Ela ressalta que é importante que uma investigação cautelosa seja feita, mas destaca não haver nenhuma prova da relação entre os quadros tromboembólicos e a vacina. A médica diz temer que a decisão dos países europeus de suspender a aplicação antes de dados conclusivos prejudique a confiança nos imunizantes.

"Acho que é preciso mais cautela ao interromper uma campanha de vacinação sem uma evidência robusta, quando a taxa de incidência daquele evento não está maior do que o visto na população em geral. Isso pode causar um estrago difícil de consertar depois", afirma.

O presidente da Sociedade Brasileira de Imunologia, Ricardo Gazzinelli, defende que o Brasil, assim como outros países, apurem em detalhes eventuais casos suspeitos, mas também ressalta que o número de registros no mundo é pequeno e nenhum tem ligação comprovada com a vacina.

"Claro que é uma questão que a gente tem de prestar bastante atenção, investigar, mas não temos ainda casos no Brasil. E, mesmo nesses países que suspenderam o uso, ainda não foi estabelecida a relação causa-efeito.

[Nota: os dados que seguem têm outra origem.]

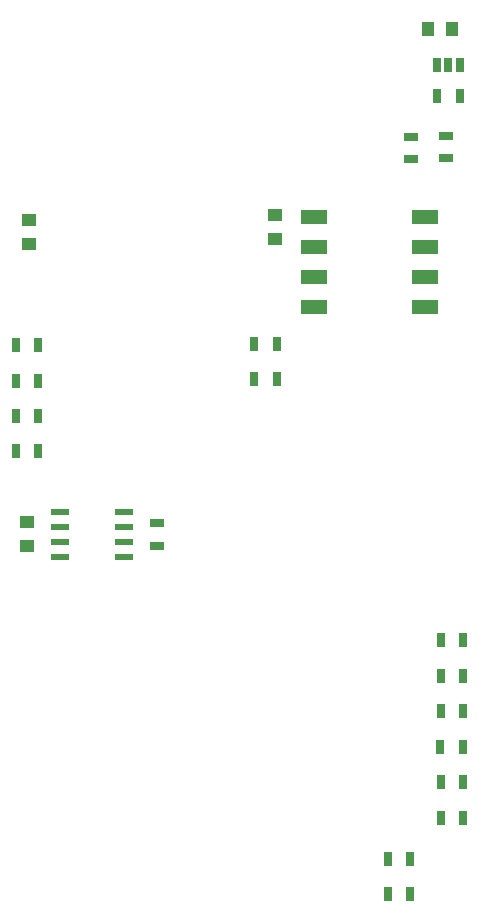
<source format=gbr>
G04 #@! TF.GenerationSoftware,KiCad,Pcbnew,(5.1.2-1)-1*
G04 #@! TF.CreationDate,2019-06-05T17:00:04-02:30*
G04 #@! TF.ProjectId,BeagleCape V2,42656167-6c65-4436-9170-652056322e6b,rev?*
G04 #@! TF.SameCoordinates,Original*
G04 #@! TF.FileFunction,Paste,Top*
G04 #@! TF.FilePolarity,Positive*
%FSLAX46Y46*%
G04 Gerber Fmt 4.6, Leading zero omitted, Abs format (unit mm)*
G04 Created by KiCad (PCBNEW (5.1.2-1)-1) date 2019-06-05 17:00:04*
%MOMM*%
%LPD*%
G04 APERTURE LIST*
%ADD10R,2.200000X1.143000*%
%ADD11R,1.250000X1.000000*%
%ADD12R,0.700000X1.300000*%
%ADD13R,1.000000X1.250000*%
%ADD14R,1.300000X0.700000*%
%ADD15R,0.650000X1.220000*%
%ADD16R,1.550000X0.600000*%
G04 APERTURE END LIST*
D10*
X158070100Y-68572400D03*
X148670100Y-68572400D03*
X158070100Y-71112400D03*
X148670100Y-71112400D03*
X158070100Y-73652400D03*
X148670100Y-73652400D03*
X158070100Y-76192400D03*
X148670100Y-76192400D03*
D11*
X124545100Y-68782400D03*
X124545100Y-70782400D03*
X145370100Y-70382400D03*
X145370100Y-68382400D03*
D12*
X125320100Y-82382400D03*
X123420100Y-82382400D03*
X123420100Y-85382400D03*
X125320100Y-85382400D03*
X145545100Y-79257400D03*
X143645100Y-79257400D03*
X143645100Y-82257400D03*
X145545100Y-82257400D03*
X123420100Y-79382400D03*
X125320100Y-79382400D03*
X125320100Y-88382400D03*
X123420100Y-88382400D03*
D13*
X160370100Y-52632400D03*
X158370100Y-52632400D03*
D14*
X159870100Y-61682400D03*
X159870100Y-63582400D03*
X156870100Y-63632400D03*
X156870100Y-61732400D03*
D15*
X161020100Y-58252400D03*
X159120100Y-58252400D03*
X159120100Y-55632400D03*
X160070100Y-55632400D03*
X161020100Y-55632400D03*
D11*
X124370100Y-94382400D03*
X124370100Y-96382400D03*
D14*
X135370100Y-94482400D03*
X135370100Y-96382400D03*
D12*
X159420100Y-104382400D03*
X161320100Y-104382400D03*
X161270100Y-113382400D03*
X159370100Y-113382400D03*
X159420100Y-119382400D03*
X161320100Y-119382400D03*
X156820100Y-122882400D03*
X154920100Y-122882400D03*
X159420100Y-116382400D03*
X161320100Y-116382400D03*
X161320100Y-107382400D03*
X159420100Y-107382400D03*
X159420100Y-110382400D03*
X161320100Y-110382400D03*
X156820100Y-125882400D03*
X154920100Y-125882400D03*
D16*
X127170100Y-93477400D03*
X127170100Y-94747400D03*
X127170100Y-96017400D03*
X127170100Y-97287400D03*
X132570100Y-97287400D03*
X132570100Y-96017400D03*
X132570100Y-94747400D03*
X132570100Y-93477400D03*
M02*

</source>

É preciso ter cautela", disse ele.

Formação de coágulos tem múltiplos fatores de risco

O cirurgião cardiovascular Fábio Jatene, diretor da área cirúrgica do Instituto do Coração (Incor), explica que a trombose venosa profunda (TVP) e a embolia pulmonar têm múltiplos fatores de risco e que a ocorrência desses quadros na população não são raros.

Estudos com a população americana estimam incidência de um caso de TVP a cada mil pessoas por ano. Se considerada uma população de 17 milhões de pessoas, como a vacinada na Europa, o número de casos esperados seria de 17 mil, por isso o argumento dos especialistas de que a incidência desses eventos entre os imunizados está dentro do esperado para a população geral e pode não ter nenhuma relação com a vacina.

"Existem várias situações que favorecem a trombose venosa profunda, como ficar com as pernas imobilizadas por muito tempo por causa de uma cirurgia ou de uma viagem longa em que a pessoa fica muitas horas sentado, varizes, câncer, obesidade e o uso de alguns medicamentos, como anticoncepcionais", diz Jatene.

A TVP é caracterizada pela formação de coágulos principalmente nas pernas. Quando um desses coágulos se desprende e passa a circular pela corrente sanguínea, ele é chamado de trombo. A embolia pulmonar ocorre quando um desses trombos chega ao pulmão e obstrui vasos do órgão, interrompendo a oxigenação na parte afetada.

O especialista do Incor explica que parte da população tem uma predisposição genética que pode favorecer a formação de coágulos caso ela tenha um fator de risco. De acordo com Jatene, a maioria dos casos de TVP é tratada antes que leve à uma embolia pulmonar, com o uso de medicações anticoagulantes e meias elásticas, por exemplo. No entanto, diz ele, é um quadro que inspira preocupação por poder causar uma obstrução fatal.

O cirurgião diz que, em tese, reações inflamatórias no corpo podem causar danos aos vasos e favorecer o aparecimento de coágulos, mas ressalta que não evidências de que as reações disparadas pelas vacinas sigam essa dinâmica.